Symantec has a roadmap for a slew of new enterprise security and storage products, as well as new consumer offerings designed to lock down user devices.
At the company's analyst day today, Jeremy Burton, Symantec's group president for enterprise security and data management, revealed that the firm is hard at work on a new product, code-named "Project Hamlet." The software, which is scheduled for launch in early 2007, will combine technology from the vendor's Sygate and WholeSecurity acquisitions as well as Symantec's existing anti-virus offerings. (See Symantec Strolls Off With Sygate, Symantec to Acquire Sygate, and Symantec Buys WholeSecurity .)
"It's a fully-integrated piece of security software to protect every endpoint," he explains, adding that Symantec also plans to launch a mobile version of the technology about a quarter after the initial release.

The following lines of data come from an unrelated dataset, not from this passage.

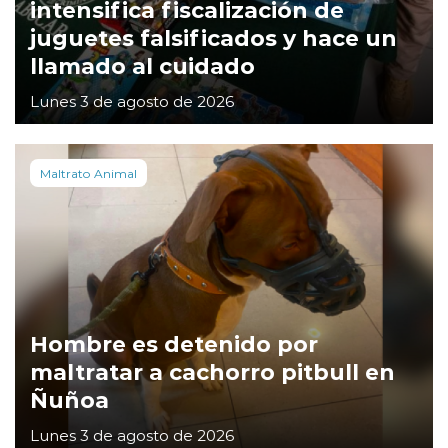
intensifica fiscalización de
juguetes falsificados y hace un
llamado al cuidado
Lunes 3 de agosto de 2026
Maltrato Animal
Hombre es detenido por
maltratar a cachorro pitbull en
Ñuñoa
Lunes 3 de agosto de 2026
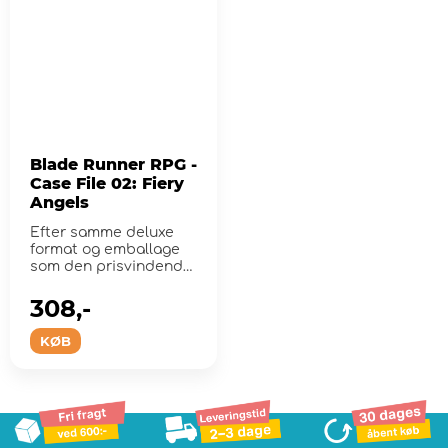
Blade Runner RPG -
Case File 02: Fiery
Angels
Efter samme deluxe
format og emballage
som den prisvindende
Case File 01: Electric
Dreams.
308,-
KØB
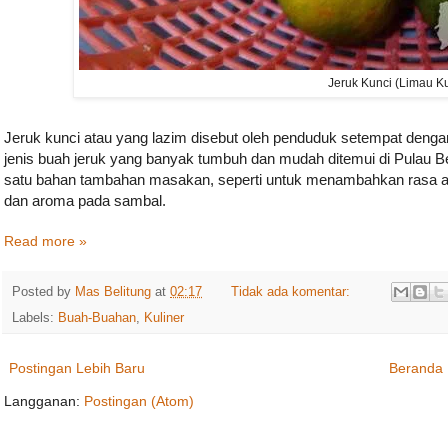
Jeruk Kunci (Limau Ku
Jeruk kunci atau yang lazim disebut oleh penduduk setempat deng
jenis buah jeruk yang banyak tumbuh dan mudah ditemui di Pulau Bel
satu bahan tambahan masakan, seperti untuk menambahkan rasa a
dan aroma pada sambal.
Read more »
Posted by
Mas Belitung
at
02:17
Tidak ada komentar:
Labels:
Buah-Buahan
,
Kuliner
Postingan Lebih Baru
Beranda
Langganan:
Postingan (Atom)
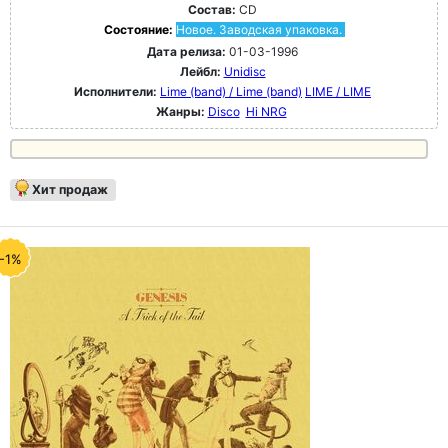
Состав:
CD
Состояние:
Новое. Заводская упаковка.
Дата релиза:
01-03-1996
Лейбл:
Unidisc
Исполнители:
Lime (band) / Lime (band)
LIME / LIME
Жанры:
Disco
Hi NRG
Хит продаж
-1%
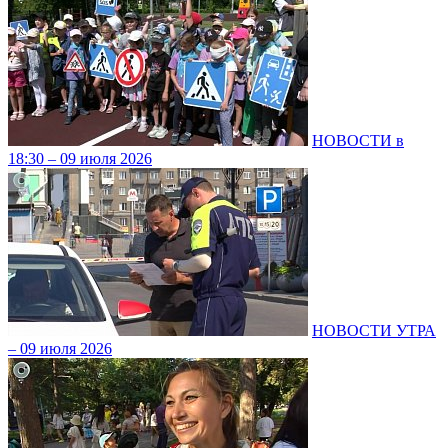
НОВОСТИ в
18:30 – 09 июля 2026
НОВОСТИ УТРА
– 09 июля 2026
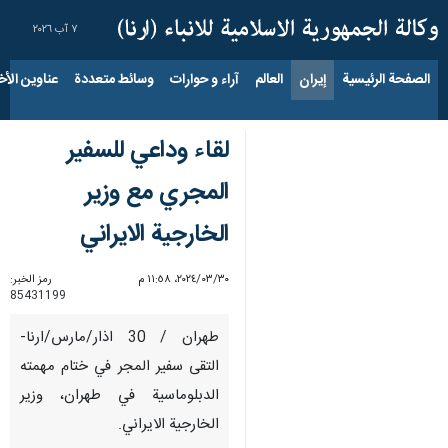
٧ آب ٢٠٢٦
الصفحة الرئيسية
إيران
العالم
آراء و حوارات
وسائط متعددة
عناوين الأخب
لقاء وداعي للسفير
المجري مع وزير
الخارجية الايراني
٣٠‏/٠٣‏/٢٠٢٤، ١١:٥٨ م
رمز الخبر:
85431199
طهران / 30 اذار/مارس/ارنا-
التقى سفير المجر في ختام مهمته
الدبلوماسية في طهران، وزير
الخارجية الايراني.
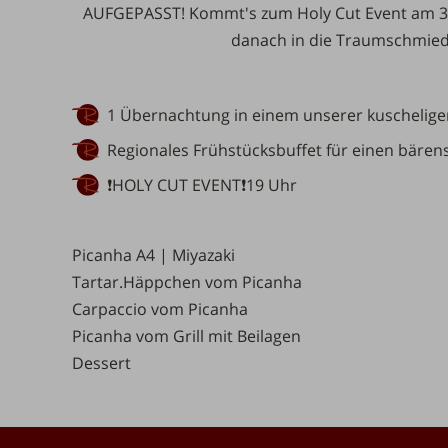
AUFGEPASST! Kommt's zum Holy Cut Event am 31.1
danach in die Traumschmiede
1 Übernachtung
in einem unserer kuschelig
Regionales
Frühstücksbuffet
für einen bären
❗HOLY CUT EVENT❗19 Uhr
Picanha A4 | Miyazaki
Tartar.Häppchen vom
Picanha
Carpaccio vom
Picanha
Picanha
vom Grill mit Beilagen
Dessert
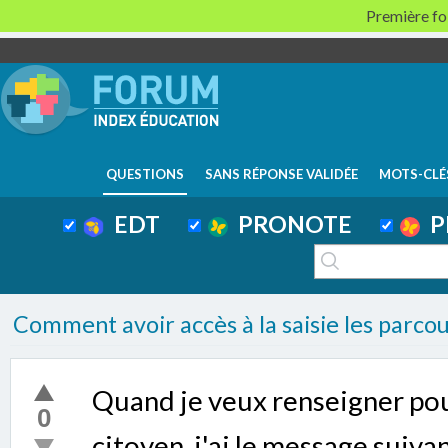
Première foi
QUESTIONS
SANS RÉPONSE VALIDÉE
MOTS-CLÉ
EDT
PRONOTE
P
Comment avoir accès à la saisie les parcou
Quand je veux renseigner pou
0
citoyen, j'ai le message suivan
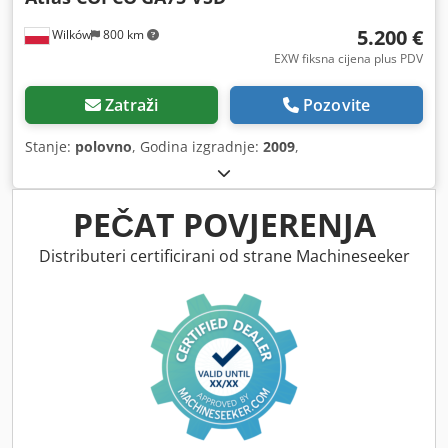
5.200 €
Wilków
800 km
EXW fiksna cijena plus PDV
Zatraži
Pozovite
Stanje:
polovno
, Godina izgradnje:
2009
,
PEČAT POVJERENJA
Distributeri certificirani od strane Machineseeker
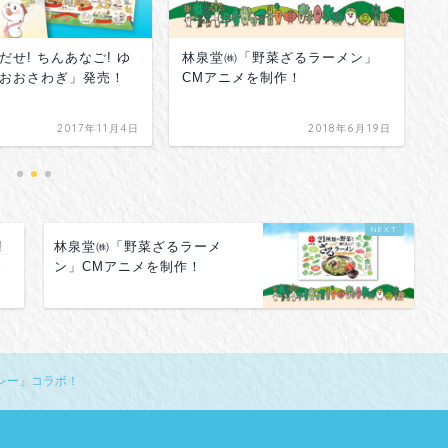
だせ! ちんあなご! ゆ
林泉堂㈱「野菜ざるラーメン」
一
おおさわぎ」発売！
CMアニメを制作！
ボ
2017年11月4日
2018年6月19日
!
林泉堂㈱「野菜ざるラーメ
発
ン」CMアニメを制作！
レー」コラボ！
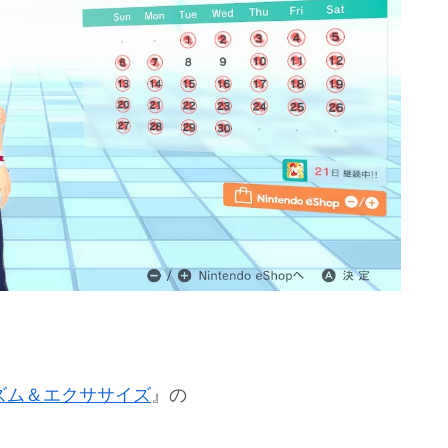
 2 リズム＆エクササイズ
』の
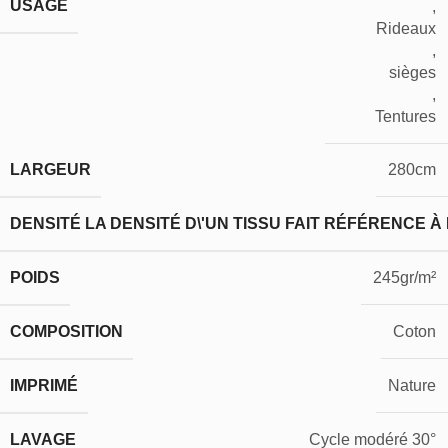
USAGE
,
Rideaux
,
sièges
,
Tentures
LARGEUR
280cm
DENSITÉ
LA DENSITÉ D\'UN TISSU FAIT RÉFÉRENCE À
POIDS
245gr/m²
COMPOSITION
Coton
IMPRIMÉ
Nature
LAVAGE
Cycle modéré 30°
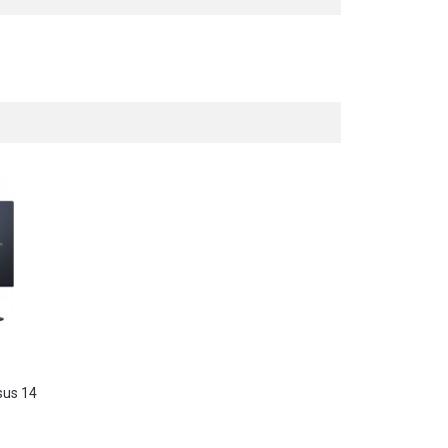
sus 14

But Burton, who wrestled with microphone problems throughout his talk, noted that the vendor is still thrashing out the specifics of the new product line. "We have not determined the exact packaging for the Hamlet project," he explained. "We will make the call as to exactly how we price it closer to the release of the product."

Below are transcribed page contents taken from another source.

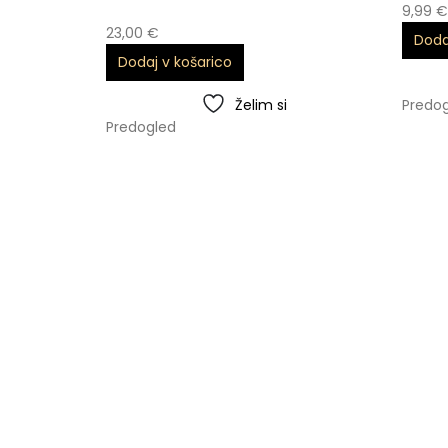
9,99
€
23,00
€
Doda
Dodaj v košarico
Želim si
Predo
Predogled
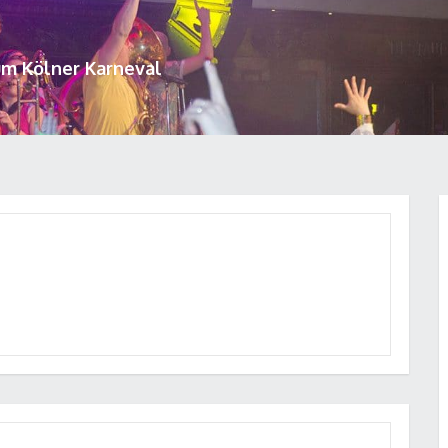
um Kölner Karneval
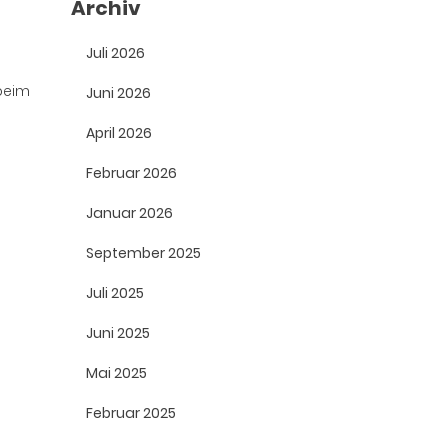
Archiv
Juli 2026
 beim
Juni 2026
April 2026
Februar 2026
Januar 2026
September 2025
Juli 2025
Juni 2025
Mai 2025
Februar 2025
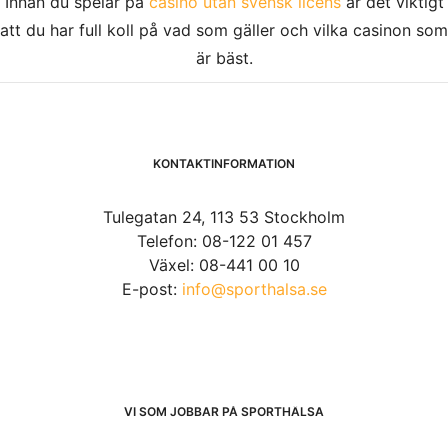
Innan du spelar på
casino utan svensk licens
är det viktigt
att du har full koll på vad som gäller och vilka casinon som
är bäst.
KONTAKTINFORMATION
Tulegatan 24, 113 53 Stockholm
Telefon: 08-122 01 457
Växel: 08-441 00 10
E-post:
info@sporthalsa.se
VI SOM JOBBAR PÅ SPORTHÄLSA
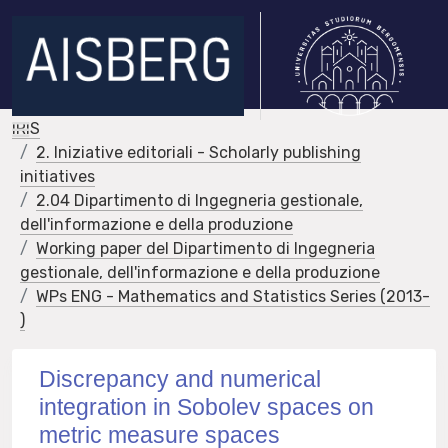
IRIS
2. Iniziative editoriali - Scholarly publishing
initiatives
2.04 Dipartimento di Ingegneria gestionale,
dell'informazione e della produzione
Working paper del Dipartimento di Ingegneria
gestionale, dell'informazione e della produzione
WPs ENG - Mathematics and Statistics Series (2013-
)
Discrepancy and numerical
integration in Sobolev spaces on
metric measure spaces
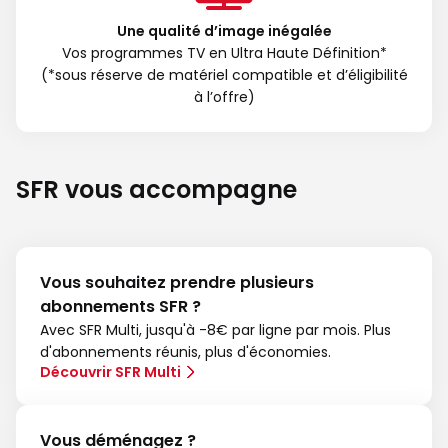
Une qualité d’image inégalée
Vos programmes TV en Ultra Haute Définition*
(*sous réserve de matériel compatible et d’éligibilité
à l’offre)
SFR vous accompagne
Vous souhaitez prendre plusieurs
abonnements SFR ?
Avec SFR Multi, jusqu'à -8€ par ligne par mois. Plus
d'abonnements réunis, plus d'économies.
Découvrir SFR Multi
Vous déménagez ?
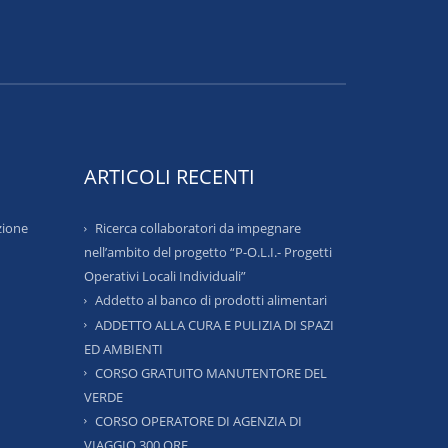
ARTICOLI RECENTI
zione
Ricerca collaboratori da impegnare
nell’ambito del progetto “P-O.L.I.- Progetti
Operativi Locali Individuali”
Addetto al banco di prodotti alimentari
ADDETTO ALLA CURA E PULIZIA DI SPAZI
ED AMBIENTI
CORSO GRATUITO MANUTENTORE DEL
VERDE
CORSO OPERATORE DI AGENZIA DI
VIAGGIO 300 ORE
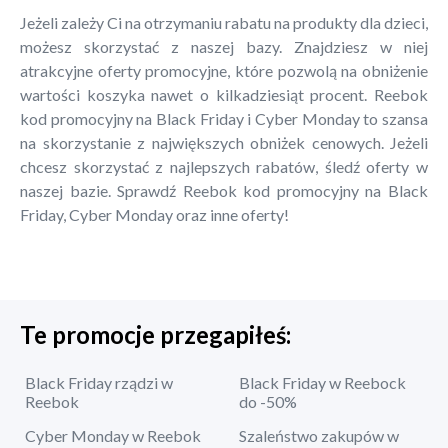
Jeżeli zależy Ci na otrzymaniu rabatu na produkty dla dzieci,
możesz skorzystać z naszej bazy. Znajdziesz w niej
atrakcyjne oferty promocyjne, które pozwolą na obniżenie
wartości koszyka nawet o kilkadziesiąt procent. Reebok
kod promocyjny na Black Friday i Cyber Monday to szansa
na skorzystanie z największych obniżek cenowych. Jeżeli
chcesz skorzystać z najlepszych rabatów, śledź oferty w
naszej bazie. Sprawdź Reebok kod promocyjny na Black
Friday, Cyber Monday oraz inne oferty!
Te promocje przegapiłeś:
Black Friday rządzi w
Black Friday w Reebock
Reebok
do -50%
Cyber Monday w Reebok
Szaleństwo zakupów w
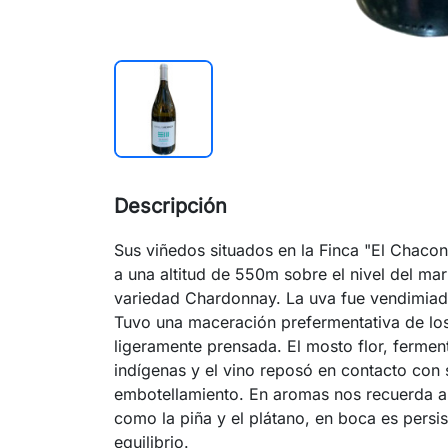
Descripción
Sus viñedos situados en la Finca "El Chacon
a una altitud de 550m sobre el nivel del ma
variedad Chardonnay. La uva fue vendimiada
Tuvo una maceración prefermentativa de los 
ligeramente prensada. El mosto flor, fermen
indígenas y el vino reposó en contacto con s
embotellamiento. En aromas nos recuerda a 
como la piña y el plátano, en boca es pers
equilibrio.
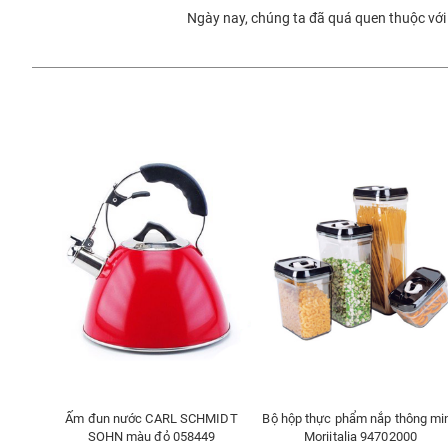
Ngày nay, chúng ta đã quá quen thuộc với
Ấm đun nước CARL SCHMIDT
Bộ hộp thực phẩm nắp thông mi
SOHN màu đỏ 058449
Moriitalia 94702000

Symantec's plans suggest that the vendor is looking to claw its way into the Network Admission Control (NAC) market, largely off the back of Sygate's technology. Prior to last summer's acquisition, there had been plenty of speculation about who would buy the startup, which offers software for enforcing security policies across a range of devices. (See Could Sygate Get Snapped Up?.)

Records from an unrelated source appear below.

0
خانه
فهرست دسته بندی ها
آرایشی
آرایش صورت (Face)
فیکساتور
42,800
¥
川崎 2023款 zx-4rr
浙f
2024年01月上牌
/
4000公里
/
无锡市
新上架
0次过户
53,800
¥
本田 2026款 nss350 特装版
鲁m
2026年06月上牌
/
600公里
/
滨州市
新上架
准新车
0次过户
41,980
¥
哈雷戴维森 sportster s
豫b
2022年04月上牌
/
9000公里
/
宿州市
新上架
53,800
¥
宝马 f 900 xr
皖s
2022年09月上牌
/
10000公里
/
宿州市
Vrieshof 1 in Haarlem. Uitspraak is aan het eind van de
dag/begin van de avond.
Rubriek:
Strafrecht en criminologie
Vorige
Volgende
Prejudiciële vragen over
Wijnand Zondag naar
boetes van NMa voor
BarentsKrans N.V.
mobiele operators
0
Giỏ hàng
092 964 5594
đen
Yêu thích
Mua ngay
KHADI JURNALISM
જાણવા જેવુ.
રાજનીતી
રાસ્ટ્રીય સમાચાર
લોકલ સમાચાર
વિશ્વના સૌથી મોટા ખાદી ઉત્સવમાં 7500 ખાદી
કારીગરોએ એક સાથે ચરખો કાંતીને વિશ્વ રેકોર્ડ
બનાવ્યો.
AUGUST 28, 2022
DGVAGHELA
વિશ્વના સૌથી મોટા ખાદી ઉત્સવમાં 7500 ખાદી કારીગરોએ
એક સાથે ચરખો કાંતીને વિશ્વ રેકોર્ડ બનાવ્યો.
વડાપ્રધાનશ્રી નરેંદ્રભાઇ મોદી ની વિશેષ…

Burton also confirmed, in response to a question from an analyst, that Symantec will make more of its email and messaging management products available through an "on demand" pricing model in the future.
This kind of pricing allows customers to pay only for the software they use, instead of paying up front for a load of licenses they may not ultimately require.
The vendor, he added, is also planning to launch a new version of its Enterprise Vault messaging management product later this year, which will offer file system enhancements. (See Symantec, Orchestria Team Up, and Symantec Upgrades Vault.)
But Burton warned that users increasingly face a completely new set of challenges when it comes to locking down their corporate networks. "A couple of years ago, we would have been talking about hackers seeking notoriety," he said. In contrast, hackers are now looking to surreptitiously install software on corporate desktops for purposes such as keystroke logging, which can steal critical data.
Security, however, was not the only topic of discussion today, and Symantec execs confirmed that they are preparing a major new release of the NetBackup product they inherited when they bought storage vendor Veritas for $13.5 billion last year. (See Shareholders OK Veritas/Symantec Merger, Symantec, Veritas Complete Merger, and M&A Worries Stall Symantec Shares.)
Kris Hagerman, head of Symantec's data center management business, confirmed that NetBackup 6.5 will be available early next year. (See Symantec Envisions Dominance, Symantec Tackles Backup, and Symantec Dips Into De-Dupe.)
Away from the enterprise, Enrique Salem, Symantec's group president for consumer products, explained that the vendor has two major new products up its sleeve: Norton 360 (code-named Genesis) and Norton Confidential (code-named Voyager). Both are likely to make their debut in the first half of next year.
Norton 360 will focus on transaction and system security, whereas Norton Confidential will offer users web browser protection and anti-phishing features, he explained.
Norton 360 will also offer users some storage capabilities, according to Salem. "Genesis will be the first mainstream product that will deliver online backup," he said. But the exec would not divulge exactly how much storage users will receive, although he did confirm that they will be able to add additional capacity, albeit for a price. "As people move to multiple Gbytes, there will be a premium associated with that," he said.
Janice Chaffin, Symantec's chief marketing officer, revealed that vendor, which has already announced partnerships with Google and Adobe, will be forging more deals with other big-name firms. This, she explained, will help the vendor reach new consumers, as Symantec looks to raise its brand profile. "We have just started to roll out a rebate debit card [for users]," she said, adding the vendor is also planning a consumer loyalty card.
Symantec execs avoided any discussion of their current lawsuit against Microsoft during today's call. (See Symantec Locks Horns With Microsoft.)